How many of the 1024 integers in the set (1024, 1025, 1026, . . . , 2047) have more 1’s than 0’s in their binary representation?

Question

How many of the 1024 integers in the set {1024, 1025, 1026, . . . , 2047} have more 1’s than 0’s in their binary representation?

Answer 1

These numbers are of the form $n = 1XXXXXXXXXX$, where $X$ can either be a $0$ or a $1$. So, the equivalent question here is, how many $10$-digit binary numbers have at least as many $1$'s as $0$'s? If and only if this is the case, the the number $n$ will have more $1$'s than $0$'s.

Let's split this into two cases: 1) how many $10$-digit binary numbers have as many ones as zeroes? and 2) how many $10$-digit binary numbers have more ones than zeroes?
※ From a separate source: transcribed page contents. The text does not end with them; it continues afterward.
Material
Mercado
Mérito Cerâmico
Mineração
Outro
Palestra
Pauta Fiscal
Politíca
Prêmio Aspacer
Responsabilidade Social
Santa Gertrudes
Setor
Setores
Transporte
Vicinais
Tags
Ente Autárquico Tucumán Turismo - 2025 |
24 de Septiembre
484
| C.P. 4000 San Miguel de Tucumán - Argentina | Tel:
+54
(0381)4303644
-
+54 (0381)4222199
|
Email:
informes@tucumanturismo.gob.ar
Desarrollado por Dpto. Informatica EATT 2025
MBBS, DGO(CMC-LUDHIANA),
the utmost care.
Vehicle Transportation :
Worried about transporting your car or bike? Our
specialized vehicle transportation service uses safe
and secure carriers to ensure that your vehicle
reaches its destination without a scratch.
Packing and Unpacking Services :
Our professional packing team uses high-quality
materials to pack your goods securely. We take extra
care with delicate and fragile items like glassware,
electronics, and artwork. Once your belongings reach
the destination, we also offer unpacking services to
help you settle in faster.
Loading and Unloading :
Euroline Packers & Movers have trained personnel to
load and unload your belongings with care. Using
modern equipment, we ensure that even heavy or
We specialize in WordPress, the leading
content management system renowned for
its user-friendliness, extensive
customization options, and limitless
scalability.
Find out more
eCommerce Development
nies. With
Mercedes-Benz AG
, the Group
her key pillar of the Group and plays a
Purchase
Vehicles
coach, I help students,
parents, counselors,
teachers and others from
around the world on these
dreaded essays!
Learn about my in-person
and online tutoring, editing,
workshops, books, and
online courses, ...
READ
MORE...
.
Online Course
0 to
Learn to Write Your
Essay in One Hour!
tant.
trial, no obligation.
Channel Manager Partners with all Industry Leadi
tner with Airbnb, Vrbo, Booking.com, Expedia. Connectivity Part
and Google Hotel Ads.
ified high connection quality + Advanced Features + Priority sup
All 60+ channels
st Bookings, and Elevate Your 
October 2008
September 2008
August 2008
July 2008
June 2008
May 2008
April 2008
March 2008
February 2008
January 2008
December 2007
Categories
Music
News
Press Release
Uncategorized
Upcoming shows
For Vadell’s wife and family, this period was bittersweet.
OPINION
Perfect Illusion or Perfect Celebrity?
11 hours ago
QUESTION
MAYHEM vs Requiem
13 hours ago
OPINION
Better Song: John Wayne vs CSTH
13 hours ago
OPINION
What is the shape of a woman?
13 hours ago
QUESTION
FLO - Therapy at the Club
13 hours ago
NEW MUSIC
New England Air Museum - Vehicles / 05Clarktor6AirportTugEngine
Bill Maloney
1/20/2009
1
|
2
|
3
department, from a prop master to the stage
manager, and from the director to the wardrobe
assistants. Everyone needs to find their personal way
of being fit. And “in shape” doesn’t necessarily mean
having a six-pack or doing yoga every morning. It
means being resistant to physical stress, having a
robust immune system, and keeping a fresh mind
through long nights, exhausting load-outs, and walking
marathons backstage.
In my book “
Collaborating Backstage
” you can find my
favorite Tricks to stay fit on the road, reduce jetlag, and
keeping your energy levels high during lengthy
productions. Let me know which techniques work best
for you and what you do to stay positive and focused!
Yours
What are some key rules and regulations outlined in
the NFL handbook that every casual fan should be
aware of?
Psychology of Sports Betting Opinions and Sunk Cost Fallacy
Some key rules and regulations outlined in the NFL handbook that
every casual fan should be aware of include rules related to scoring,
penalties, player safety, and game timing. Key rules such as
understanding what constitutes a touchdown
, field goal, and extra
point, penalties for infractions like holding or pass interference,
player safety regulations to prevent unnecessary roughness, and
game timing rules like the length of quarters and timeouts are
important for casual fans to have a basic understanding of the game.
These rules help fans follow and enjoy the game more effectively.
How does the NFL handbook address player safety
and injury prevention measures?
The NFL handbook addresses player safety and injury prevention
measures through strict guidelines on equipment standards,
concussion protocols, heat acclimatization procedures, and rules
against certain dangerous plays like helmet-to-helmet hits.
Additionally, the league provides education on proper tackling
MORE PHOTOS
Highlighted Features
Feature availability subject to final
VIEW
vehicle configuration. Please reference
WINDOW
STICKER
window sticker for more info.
1. We must have $5$ zeroes and $5$ ones, so there are ${10 \choose 5} = 252$ ways to organize them in distinct orders.
2. There are $1024$ ten-digit binary numbers, and since there are $252$ numbers with equal number of zeroes and ones, there must be $1024-252=772$ numbers with a non-equal number of zeroes and ones. But wait... would it make sense if there were more numbers with more zeroes than ones than the other way around? No! So by symmetry, we conclude that there must be $772/2 = 386$ numbers with more ones than zeroes.

Adding these two cases together, we have $252 + 386 = 638$ numbers in this range that have more ones than zeroes.